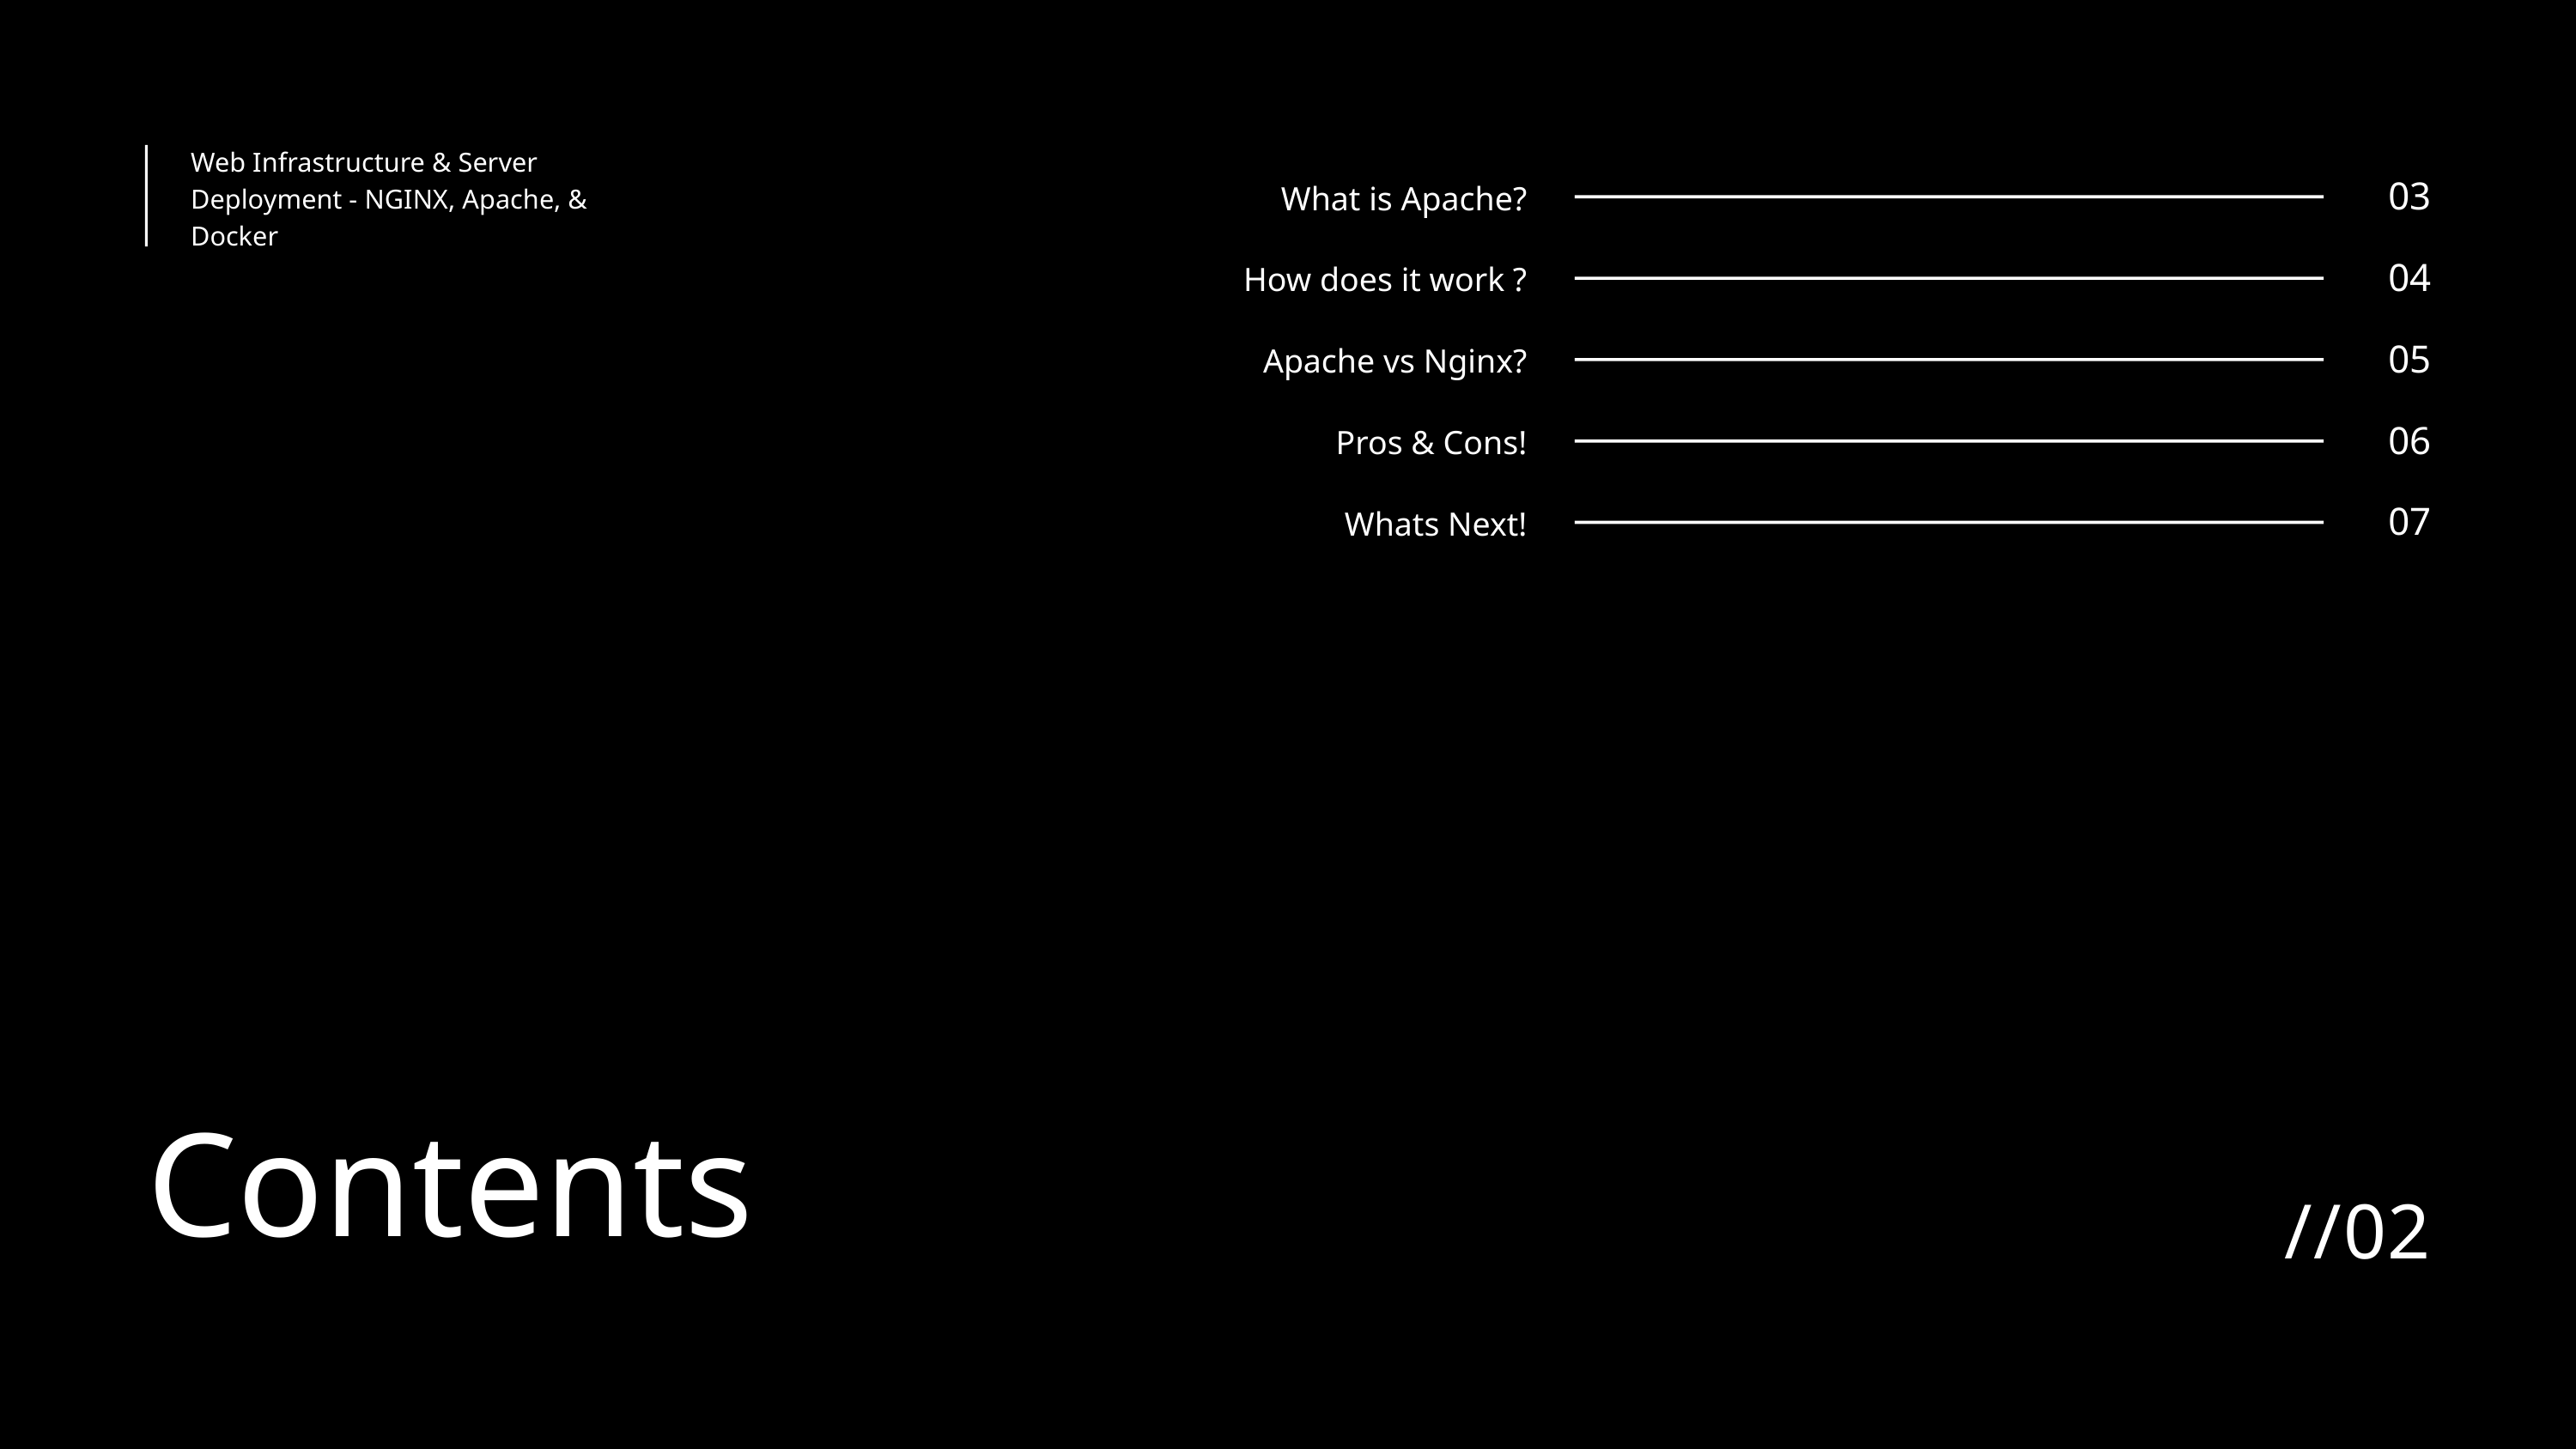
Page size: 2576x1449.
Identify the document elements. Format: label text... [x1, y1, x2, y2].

text_box [1574, 520, 2324, 524]
text_box [1574, 439, 2324, 443]
text_box [1574, 195, 2324, 199]
text_box 05 [2336, 327, 2432, 380]
text_box Whats Next! [929, 491, 1528, 543]
text_box [1574, 358, 2324, 361]
text_box [1574, 276, 2324, 280]
text_box 03 [2336, 165, 2432, 218]
text_box 06 [2336, 409, 2432, 462]
text_box //02 [1949, 1168, 2432, 1275]
text_box Apache vs Nginx? [929, 328, 1528, 380]
text_box Web Infrastructure & Server Deployment - NGINX, Apache, & Docker [190, 141, 621, 252]
text_box What is Apache? [929, 165, 1528, 217]
text_box Pros & Cons! [929, 409, 1528, 462]
text_box 04 [2336, 246, 2432, 300]
text_box 07 [2336, 490, 2432, 543]
text_box Contents [147, 1107, 1589, 1266]
text_box How does it work ? [929, 246, 1528, 299]
text_box [144, 144, 148, 247]
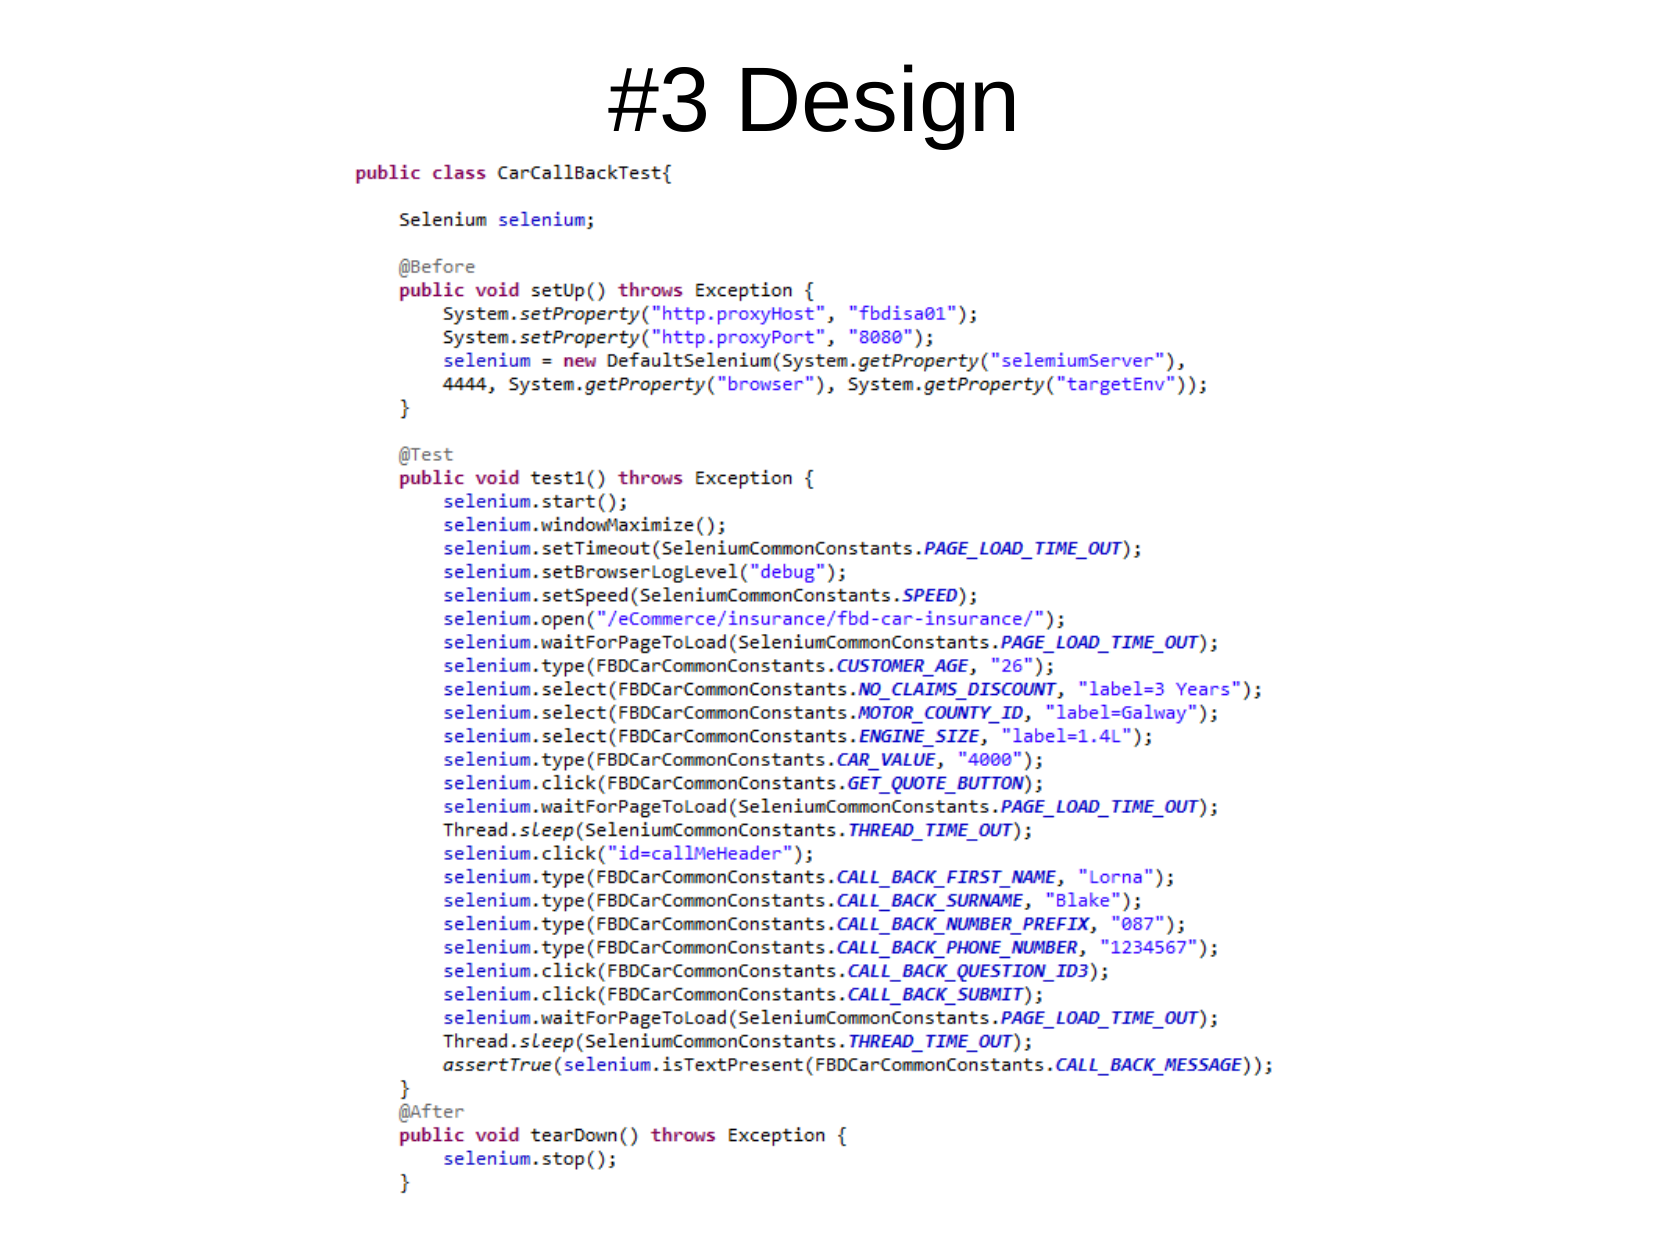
===============
About this task:
Check each line of the records for the word "Apache", and show the lines that contain it.

Result of the exercise:
text_box Apache vs Nginx? [929, 328, 1528, 380]
text_box Web Infrastructure & Server Deployment - NGINX, Apache, & Docker [190, 141, 621, 252]
text_box What is Apache? [929, 165, 1528, 217]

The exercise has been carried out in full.